▶ [QUOTED PASSAGE]:
────────────────────

My husband’s mother,

5 who was called Kinle,
a little story which she told me herself (lit. speech)
I will set forth.
The Tongass tribe who lived at Fort Tongass,
she used to tell me,

10 American soldiers moved among them from the States.
After the soldiers had been there two years,
she was born.
(By that she found out how many years old she was. (lit., acquired her age)
Someone found out for her the year

15 that the soldiers moved there;
that’s how her age became known.)
That’s what her grandmother told her.
Then she moved to this side
to the isthmus at Cat Island.

20 Daasaxakw is called Cat Island
in English.
They lived on the isthmus,
To get food for themselves in springtime.
they would dry halibut

25 outside when the sun was shining,
and seaweed,
they would stand working on it.
At first
they would stay there.

30 After that
they would separate
to dry fish in the summer.
They would move to the mouths of streams;
they were scattered.

35 And here to the south,
here at the mouth of Salmon Creek,
there used to stand a house,
and there were smokehouses.
Summer food

40 they would prepare for themselves there.
So Ketchikan
is a stream of the Tongass tribe, Ketchikan.

45 whom the white people used to call Chief Johnson,
was the first to build a house, a smokehouse,
at the mouth of this creek, Salmon Creek.
White people used to ask
why it was called Ketchikan.

50 Kich:
the river,
which used to be a humpie creek,
Salmon Creek,
as my husband’s mother

55 used to tell me,
would be just full (of humpies),
she told (me).

────────────────────

▶ [WORK TASK]:
Can you extract the part of the Ketchikan story from "30 After that" to "for themselves there." word for word? The material after this text has nothing to do with what is asked here.

▶ [DATA UNDER STUDY]:
────────────────────

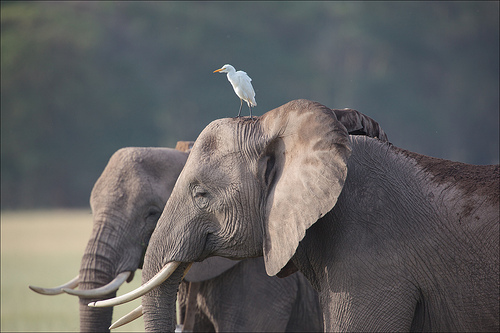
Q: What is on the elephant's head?
A: A bird.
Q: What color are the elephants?
A: Grey.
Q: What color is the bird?
A: White.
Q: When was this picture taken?
A: Daytime.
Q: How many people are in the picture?
A: 0.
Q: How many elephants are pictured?
A: 2.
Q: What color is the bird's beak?
A: Orange.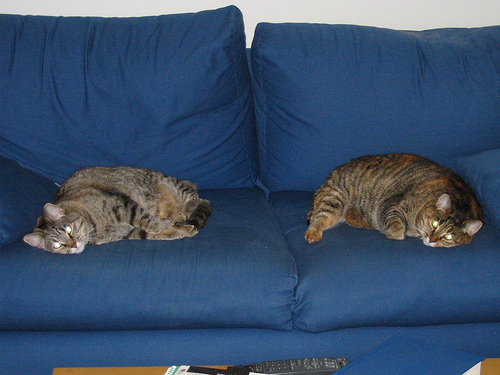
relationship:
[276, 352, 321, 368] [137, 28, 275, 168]
remote on couch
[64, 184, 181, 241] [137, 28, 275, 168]
cat on couch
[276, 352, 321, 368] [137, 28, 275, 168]
remote near couch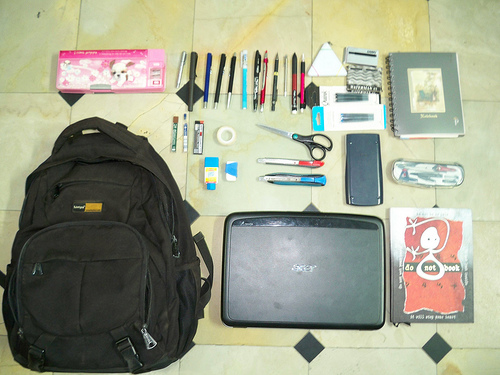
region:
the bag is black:
[17, 99, 191, 373]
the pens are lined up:
[148, 41, 350, 122]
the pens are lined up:
[157, 34, 429, 165]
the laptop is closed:
[212, 214, 387, 341]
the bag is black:
[33, 132, 207, 374]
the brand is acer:
[221, 214, 398, 329]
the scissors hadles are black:
[271, 120, 332, 163]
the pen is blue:
[232, 67, 252, 105]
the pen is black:
[215, 53, 227, 109]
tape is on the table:
[213, 119, 242, 149]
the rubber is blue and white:
[220, 152, 242, 187]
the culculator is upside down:
[344, 136, 391, 206]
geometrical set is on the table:
[387, 155, 482, 192]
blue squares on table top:
[282, 331, 331, 358]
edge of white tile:
[338, 338, 393, 362]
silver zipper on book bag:
[139, 320, 164, 354]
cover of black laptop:
[218, 200, 388, 340]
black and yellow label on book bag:
[61, 198, 116, 219]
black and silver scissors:
[254, 119, 353, 158]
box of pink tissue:
[40, 32, 198, 100]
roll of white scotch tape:
[207, 121, 246, 151]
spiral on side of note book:
[383, 45, 404, 149]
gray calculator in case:
[335, 130, 395, 202]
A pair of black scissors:
[250, 112, 335, 162]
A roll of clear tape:
[210, 120, 240, 145]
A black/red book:
[380, 195, 475, 325]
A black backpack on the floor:
[0, 115, 215, 370]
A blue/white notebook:
[385, 35, 470, 140]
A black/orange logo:
[67, 195, 102, 215]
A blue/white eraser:
[220, 155, 241, 181]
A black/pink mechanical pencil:
[292, 55, 307, 115]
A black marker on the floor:
[246, 45, 258, 111]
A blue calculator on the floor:
[335, 130, 386, 211]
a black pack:
[0, 114, 205, 371]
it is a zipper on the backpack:
[140, 326, 162, 352]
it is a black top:
[224, 213, 389, 330]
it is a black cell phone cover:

────────────────────

▶ [RESPONSE]:
30 After that
they would separate
to dry fish in the summer.
They would move to the mouths of streams;
they were scattered.

35 And here to the south,
here at the mouth of Salmon Creek,
there used to stand a house,
and there were smokehouses.
Summer food

40 they would prepare for themselves there.